La végétation luxuriante m'offrait ses plus belles senteurs et couleurs. Tous mes sens renaissaient. Ivre d'envie de vivre et d'en découvrir plus, je continuais à avancer sur cette terre inconnue qui m'ouvrait les bras. Je ne me souvenais pas m'être jamais sentie aussi bien. Mais la mémoire nous joue parfois des tours et nous fait oublier des instants merveilleux au profit de malheureux détails qui emplissent l'espace, ronces néfastes nourries par les jours gris.

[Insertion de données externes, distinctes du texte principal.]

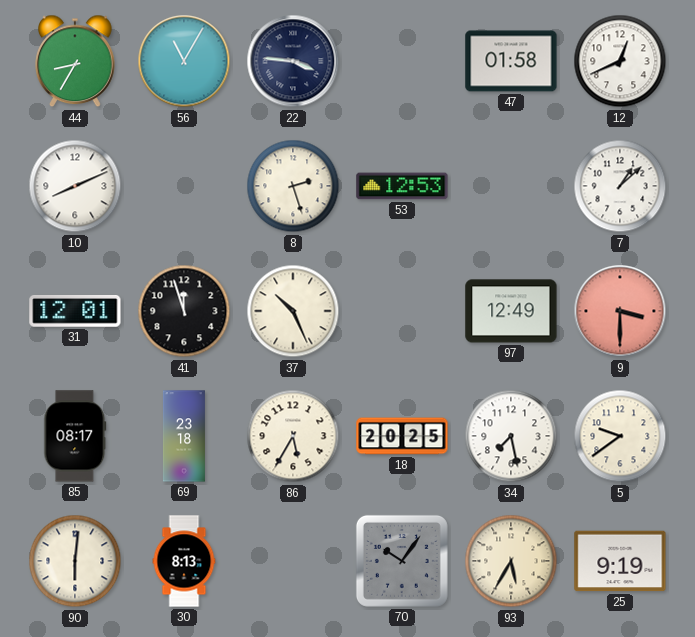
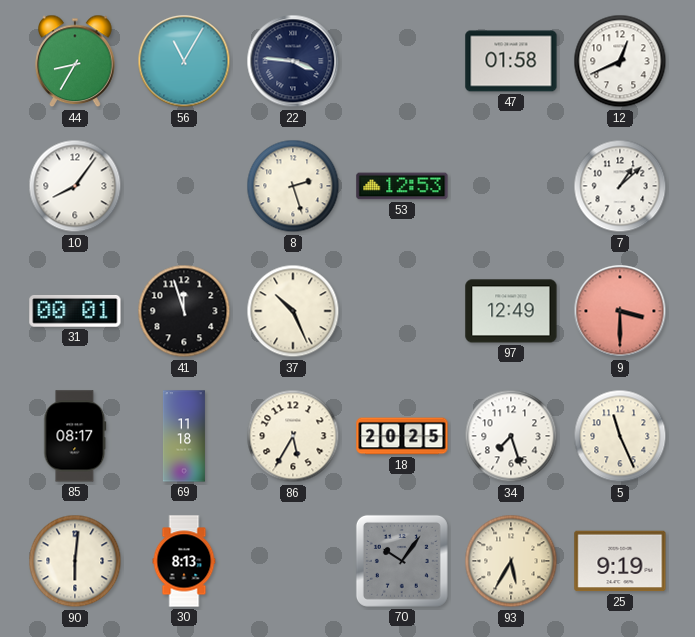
10: 8:11 -> 8:06
31: 12:01 -> 00:01
69: 23:18 -> 11:18
34: 7:28 -> 7:27
5: 9:39 -> 11:26
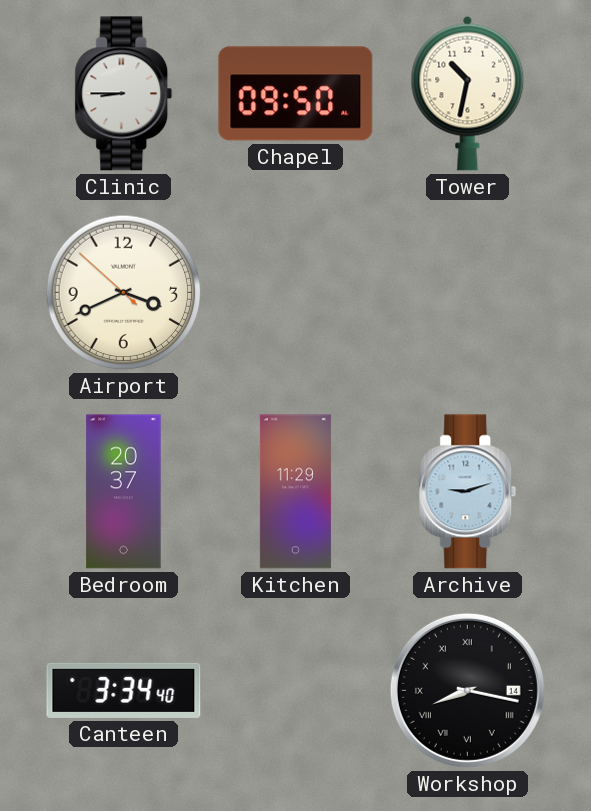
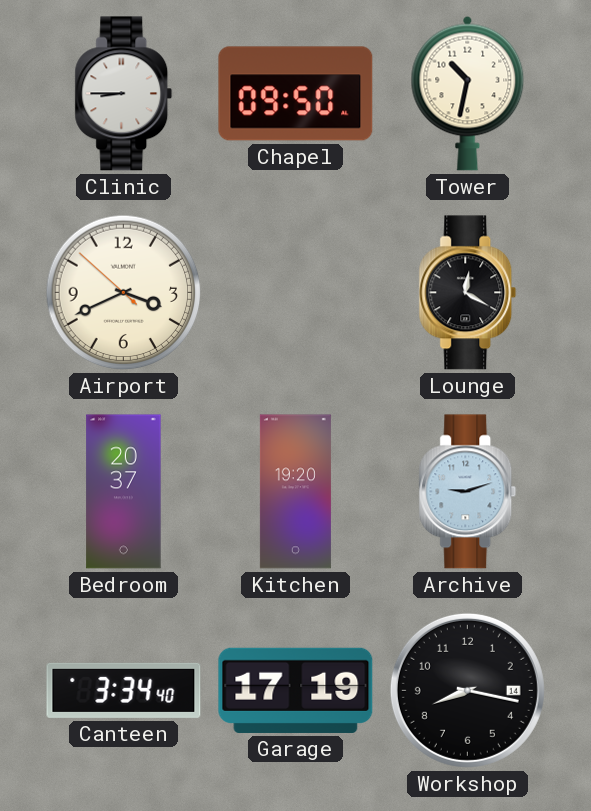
Lounge: none -> 12:20
Kitchen: 11:29 -> 19:20
Garage: none -> 17:19
Workshop numerals: Roman -> Arabic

Un arbre cachait ma forêt intérieure. A présent, tout me revenait à l'esprit. J'étais libre. Le bonheur était là à attendre que je le cueille. Chaque plante m'était connue et reprenait sa place en moi.
Assise sur un rocher, mon regard embrassait ce nouveau paysage dont tout mon corps s'abreuvait. Je renaissais. Un léger souffle anima l'herbe autour de moi puis vint faire danser mes cheveux. L'être étrange se tenait à mes côtés et me souriait. Je lui tendis ma main et lorsque nos essences entrèrent en contact, je devins lui et il devint moi, jusqu'à ne former plus qu'un.